◆ **ACTION ITEM**
Every line of the material has to be retyped exactly.

◆ **DATA**

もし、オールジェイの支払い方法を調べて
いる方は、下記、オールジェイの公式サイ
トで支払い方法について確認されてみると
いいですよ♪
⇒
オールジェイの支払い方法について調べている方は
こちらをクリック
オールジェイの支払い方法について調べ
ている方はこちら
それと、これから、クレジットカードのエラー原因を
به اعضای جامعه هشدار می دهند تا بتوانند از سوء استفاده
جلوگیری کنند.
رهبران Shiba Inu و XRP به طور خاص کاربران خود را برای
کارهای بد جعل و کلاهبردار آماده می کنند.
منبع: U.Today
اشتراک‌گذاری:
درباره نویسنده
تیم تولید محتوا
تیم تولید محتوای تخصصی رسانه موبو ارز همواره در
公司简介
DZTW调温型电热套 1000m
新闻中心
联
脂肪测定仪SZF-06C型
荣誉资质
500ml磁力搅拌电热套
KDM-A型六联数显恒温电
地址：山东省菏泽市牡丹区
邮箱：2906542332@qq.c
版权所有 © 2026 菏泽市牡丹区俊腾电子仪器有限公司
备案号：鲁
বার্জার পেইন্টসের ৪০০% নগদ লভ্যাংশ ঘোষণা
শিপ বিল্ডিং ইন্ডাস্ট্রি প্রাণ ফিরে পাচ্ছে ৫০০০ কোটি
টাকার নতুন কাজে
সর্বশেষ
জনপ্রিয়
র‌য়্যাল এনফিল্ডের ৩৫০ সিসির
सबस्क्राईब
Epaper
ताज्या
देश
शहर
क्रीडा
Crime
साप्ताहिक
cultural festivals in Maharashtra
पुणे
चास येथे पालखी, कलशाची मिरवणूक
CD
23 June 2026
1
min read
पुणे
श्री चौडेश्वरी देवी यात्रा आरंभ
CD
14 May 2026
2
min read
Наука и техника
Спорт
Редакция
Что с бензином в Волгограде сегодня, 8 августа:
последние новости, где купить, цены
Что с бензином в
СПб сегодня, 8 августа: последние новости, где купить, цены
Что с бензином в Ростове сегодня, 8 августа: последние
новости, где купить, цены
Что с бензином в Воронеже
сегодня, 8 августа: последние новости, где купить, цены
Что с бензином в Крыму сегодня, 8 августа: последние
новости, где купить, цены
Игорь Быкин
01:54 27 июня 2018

◆ **EXERCISE RESPONSE**
もし、オールジェイの支払い方法を調べて
いる方は、下記、オールジェイの公式サイ
トで支払い方法について確認されてみると
いいですよ♪
⇒
オールジェイの支払い方法について調べている方は
こちらをクリック
オールジェイの支払い方法について調べ
ている方はこちら
それと、これから、クレジットカードのエラー原因を
به اعضای جامعه هشدار می دهند تا بتوانند از سوء استفاده
جلوگیری کنند.
رهبران Shiba Inu و XRP به طور خاص کاربران خود را برای
کارهای بد جعل و کلاهبردار آماده می کنند.
منبع: U.Today
اشتراک‌گذاری:
درباره نویسنده
تیم تولید محتوا
تیم تولید محتوای تخصصی رسانه موبو ارز همواره در
公司简介
DZTW调温型电热套 1000m
新闻中心
联
脂肪测定仪SZF-06C型
荣誉资质
500ml磁力搅拌电热套
KDM-A型六联数显恒温电
地址：山东省菏泽市牡丹区
邮箱：2906542332@qq.c
版权所有 © 2026 菏泽市牡丹区俊腾电子仪器有限公司
备案号：鲁
বার্জার পেইন্টসের ৪০০% নগদ লভ্যাংশ ঘোষণা
শিপ বিল্ডিং ইন্ডাস্ট্রি প্রাণ ফিরে পাচ্ছে ৫০০০ কোটি
টাকার নতুন কাজে
সর্বশেষ
জনপ্রিয়
র‌য়্যাল এনফিল্ডের ৩৫০ সিসির
सबस्क्राईब
Epaper
ताज्या
देश
शहर
क्रीडा
Crime
साप्ताहिक
cultural festivals in Maharashtra
पुणे
चास येथे पालखी, कलशाची मिरवणूक
CD
23 June 2026
1
min read
पुणे
श्री चौडेश्वरी देवी यात्रा आरंभ
CD
14 May 2026
2
min read
Наука и техника
Спорт
Редакция
Что с бензином в Волгограде сегодня, 8 августа:
последние новости, где купить, цены
Что с бензином в
СПб сегодня, 8 августа: последние новости, где купить, цены
Что с бензином в Ростове сегодня, 8 августа: последние
новости, где купить, цены
Что с бензином в Воронеже
сегодня, 8 августа: последние новости, где купить, цены
Что с бензином в Крыму сегодня, 8 августа: последние
новости, где купить, цены
Игорь Быкин
01:54 27 июня 2018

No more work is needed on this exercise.